La bête savait : je suis emprisonnée et je veux sortir. L'esprit humain expliquait : on m'a mis en cage pour me vendre, je suis unique, je suis un enfant du Chaos, et en tant que tel, je représente une merveille qui pèse son poids en or. Peu importait de savoir d'où lu venait cette certitude, ces connaissances ; elles étaient là, et changeaient la donne. Il pouvait jouer avec le monde, car on lui avait donné le potentiel de le faire.
Émerveillée, la chimère venait d'accéder à sa part d'humanité. Elle découvrit le plaisir d'expliquer les choses, de donner au monde qui l'entourait une complexité hors de portée de l'esprit simple et pur des animaux. Soudain, ce fut le grand amour. Elle savait que plus jamais, elle ne pourrait se passer de cette analyse, de cette délicieuse part d'elle même qui s'avérait être un outil si pratique. Ô, fourbe créature pleine d'une ruse innée ! Voilà qu'était né l'ébauche d'une personnalité.
Calmement, la chimère s'immobilisa dans sa cage, et fit le tour de ses sens. Elle avait conscience que sa chair pouvait frémir d'une manière absolument formidable. Il suffisait de se concentrer sur une moindre et quelconque vibration de sa peau, pour que son corps ne change soudain. Consciencieuse, elle explora ces sensations étranges, et éprouva les changements fluides que subissait son anatomie.

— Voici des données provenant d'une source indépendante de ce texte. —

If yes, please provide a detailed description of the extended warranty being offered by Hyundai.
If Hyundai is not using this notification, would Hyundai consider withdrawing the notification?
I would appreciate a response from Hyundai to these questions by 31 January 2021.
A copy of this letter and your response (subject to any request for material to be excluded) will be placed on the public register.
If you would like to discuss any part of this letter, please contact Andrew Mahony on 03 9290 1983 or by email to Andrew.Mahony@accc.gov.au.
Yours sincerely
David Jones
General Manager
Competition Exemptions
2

Des doigts, des serres, des pattes... Sa peau était nue, couverte de plumes, ou bien douce d'une fourrure immaculée. Sa vision changeait, pour peu que son regard ne se concentre vraiment sur les ombres. Elles étaient anonymes, puis, l'instant d'après, habitées d'un monde étranger aux couleurs. Et il y'avait, dans son dos, des ailes cachées. Ses os s'étiraient, pour former une queue. Sa taille elle même, pouvait varier soudain. D'adulte, il devenait enfant. Don étrange que le sien... Il était semblable à l'eau, qui pouvait prendre différente formes. A la chenille, capable de se transcender. Au feu, qui s'étirait et se résorbait. Ainsi donc, voilà quelle était sa chair... Une matière de laquelle se jouer.
Il n'y avait pas de limites, si ce n'était sa créativité. Et l'Homme en regorge. Forte de son esprit pratique, elle pouvait laisser libre court à sa curiosité, à son envie de jouer. Expérimenter, pour apprendre sur les possibilités de ce corps incroyable. Dans sa situation, cela ne pourrait que lui servir...

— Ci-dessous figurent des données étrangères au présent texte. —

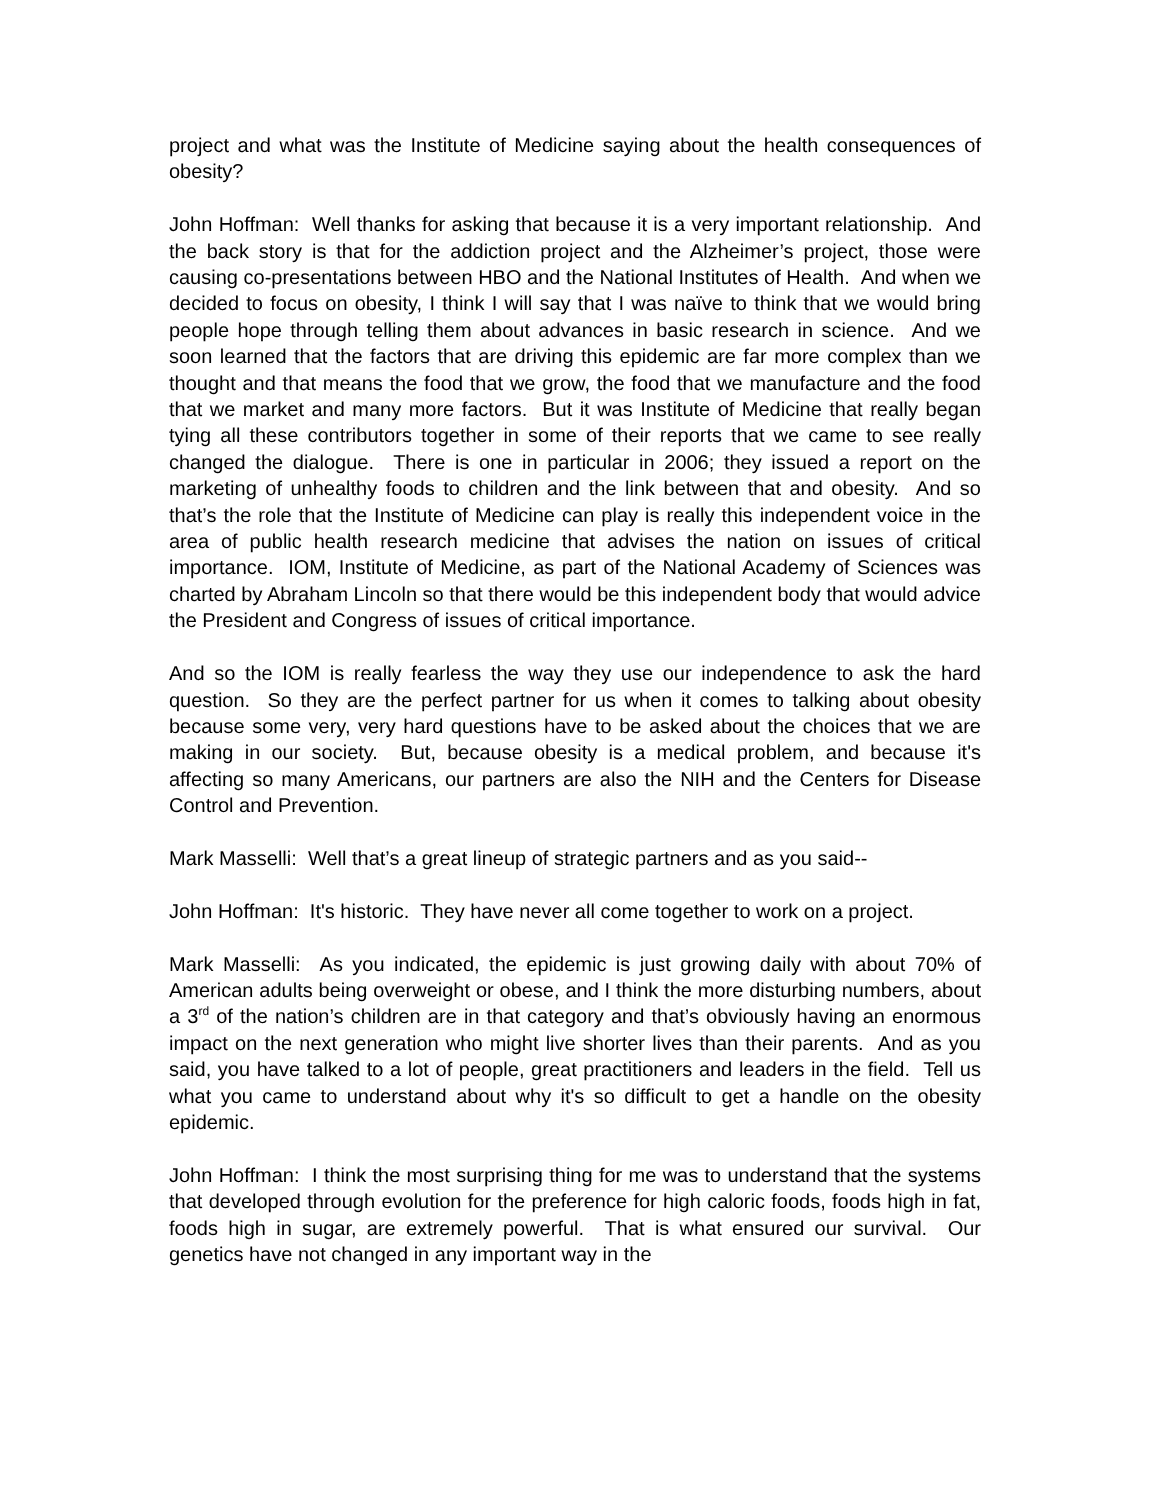project and what was the Institute of Medicine saying about the health consequences of obesity?
John Hoffman: Well thanks for asking that because it is a very important relationship. And the back story is that for the addiction project and the Alzheimer’s project, those were causing co-presentations between HBO and the National Institutes of Health. And when we decided to focus on obesity, I think I will say that I was naïve to think that we would bring people hope through telling them about advances in basic research in science. And we soon learned that the factors that are driving this epidemic are far more complex than we thought and that means the food that we grow, the food that we manufacture and the food that we market and many more factors. But it was Institute of Medicine that really began tying all these contributors together in some of their reports that we came to see really changed the dialogue. There is one in particular in 2006; they issued a report on the marketing of unhealthy foods to children and the link between that and obesity. And so that’s the role that the Institute of Medicine can play is really this independent voice in the area of public health research medicine that advises the nation on issues of critical importance. IOM, Institute of Medicine, as part of the National Academy of Sciences was charted by Abraham Lincoln so that there would be this independent body that would advice the President and Congress of issues of critical importance.
And so the IOM is really fearless the way they use our independence to ask the hard question. So they are the perfect partner for us when it comes to talking about obesity because some very, very hard questions have to be asked about the choices that we are making in our society. But, because obesity is a medical problem, and because it's affecting so many Americans, our partners are also the NIH and the Centers for Disease Control and Prevention.
Mark Masselli: Well that’s a great lineup of strategic partners and as you said--
John Hoffman: It's historic. They have never all come together to work on a project.
Mark Masselli: As you indicated, the epidemic is just growing daily with about 70% of American adults being overweight or obese, and I think the more disturbing numbers, about a 3<sup>rd</sup> of the nation’s children are in that category and that’s obviously having an enormous impact on the next generation who might live shorter lives than their parents. And as you said, you have talked to a lot of people, great practitioners and leaders in the field. Tell us what you came to understand about why it's so difficult to get a handle on the obesity epidemic.
John Hoffman: I think the most surprising thing for me was to understand that the systems that developed through evolution for the preference for high caloric foods, foods high in fat, foods high in sugar, are extremely powerful. That is what ensured our survival. Our genetics have not changed in any important way in the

Dans sa cage, plutôt que de paniquer, la chimère se gaussa donc pour la première fois de la logique naturelle, changeant de formes pour mieux connaître son potentiel caché...
Vendue sur le marché. Achetée par un homme. Remise en cage ; mais heureuse, oh oui, heureuse.
Le chimère s'était découverte douée de parole, et détenteuse d'une ruse qui pouvait lui permettre de décider où elle marcherait, et aux côtés de qui. Quelle surprise, quand on l'avait laissé seule sur l'estrade, des hommes la cernant, des acquéreurs partout devant elle ! Heureusement, elle n'avait pas perdu son temps : en souriant, la chimère s'était mise à faire montre de ses talents, sautillant, coassant, déployant des trésors d'imagination pour prendre en valeur. Elle avait été jusqu'à parler à la foule, brocardant certains clients, en flattant d'autres... Cherchant le bon poison, le gros, celui qui brillait. Et il était là, le regard aiguisé, les lèvres étirées d'un sourire. Richement vêtu, semblant doué de quelque finesse agréable, c'était, elle le sentait intuitivement, un homme d'importance.
Il fallait que ce soit lui qui l'achète. Sans aucun doute.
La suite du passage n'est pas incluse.